Citrus Heights-based MealPro purchases former Lucky Derby Casino building

Back Web Only Mar 31, 2022 By Jennifer Fergesen

Seven years after a Citrus Heights casino closed its doors, a local meal prep entrepreneur is testing his luck at its former 1.7 acre property. 

The Lucky Derby Casino on Greenback Lane closed in 2015, and various businesses have rented it in sections ever since. On March 11, the Citrus Heights-based company MealPro purchased the building for $3.2 million — the result, says founder and CEO Andy Sartori, of a “COVID bump” in demand for meal delivery services. 

Launched in 2016, MealPro prepares frozen meals tailored to specific dietary needs and sends them to customers throughout the contiguous United States via UPS. When Comstock’s last covered the company in 2020, it was in the process of moving operations from San Jose to an industrial space in north Sacramento. A few months after this initial move, Sartori discovered the rental opportunity at the former Lucky Derby site. MealPro took over the 4,500-square-foot Suite A, which included the former casino’s kitchen and has been home to a string of food production businesses since its closure. 

MealPro founder and CEO Andy Sartori, left, and Kitchen Manager Cindy Martin sit on a conveyor belt that usually transports boxed meals at the Citrus Heights facility.

The culinary staff and their high-tech cooking equipment moved into the suite, but it didn’t have enough space for office and warehouse staff, so they continued to work in the north Sacramento location. Buying the full Lucky Derby site allows Sartori to house all departments in the same building. 
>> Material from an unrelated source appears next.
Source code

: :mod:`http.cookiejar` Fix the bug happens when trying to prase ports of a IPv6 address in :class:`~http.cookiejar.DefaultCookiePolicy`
During these moves and expansions, the pandemic was dealing a royal flush to the meal prep industry. Most large companies in this sector were floundering in the last quarter of 2019, but jolted back to life after the lockdown drove up demand for delivery food options. The venture capital-backed company Blue Apron, for example, went from around $2 a share on March 13, 2020 to over $12 a share two weeks later. Local Capital Region options such as City Kitchen Sacramento and Kimberley’s Kitchen also saw a rise in demand, as Comstock’s reported last year

“But now the COVID bump is easing. It’s going away,” says Sartori, sitting at his desk in front of a silvery dragon bas-relief that once decorated the walls of Lucky Derby’s baccarat room. Stock prices back that up — Blue Apron has fallen to around $5 a share. “The COVID bump was helpful because it allowed us to invest in ourselves, and now that we’ve invested in ourselves, we’re able to keep that inertia going.”

Sartori says the meal service now has more than 10,000 subscribers nationwide, concentrated around the West Coast. In addition to buying the facility, the rise in demand allowed MealPro to hire more cooks and other employees, many of whom will move into new offices at the Citrus Heights site. 

The MealPro food production facility uses a computerized cooking system that can be set to bring food to specific temperatures for specific amounts of time.

With all departments at the same facility, the nutrition and customer service teams will be able to communicate more easily with the staff preparing the meals, Sartori says. “If you’re the customer, you can call and talk to your nutrition coach, and ask them to change something about your order,” he says. “It’s kind of easier to get it done when the whole company is on-site.”

The menu has also expanded to accommodate more specialized diets and include more cuisines, such as Japanese, Mexican and Italian-inspired dishes. (Sartori says he’s especially fond of the teriyaki.) Recent supply chain challenges have sometimes made it difficult to offer the full menu, but Sartori says the broader offerings allow for easier substitutions. 

The investments MealPro made as a result of its “COVID bump” include a fleet of refrigerated trucks.

“You might not be able to get salmon one week, but you can tell your customers hey, we have crab cakes, we have Alaskan cod, we have tilapia, we have halibut,” he says. He has also invested in a fleet of refrigerated trucks that can drive past the middleman to pick up ingredients at farms and distribution centers. 

The Citrus Heights facility is not currently open to the public, but plans are in the works to open an on-site retail store where customers can buy meals at a lower cost than they would pay through the website. “We’re not really going to be marketing it a lot because marketing dollars are expensive dollars,” Sartori says — a contrast from companies like Blue Apron, which is notorious for customer acquisition costs that dwarfed its profits. “We want to be a food company first and a marketing company second,” he says. “That’s really where your value is: great food and great nutrition.”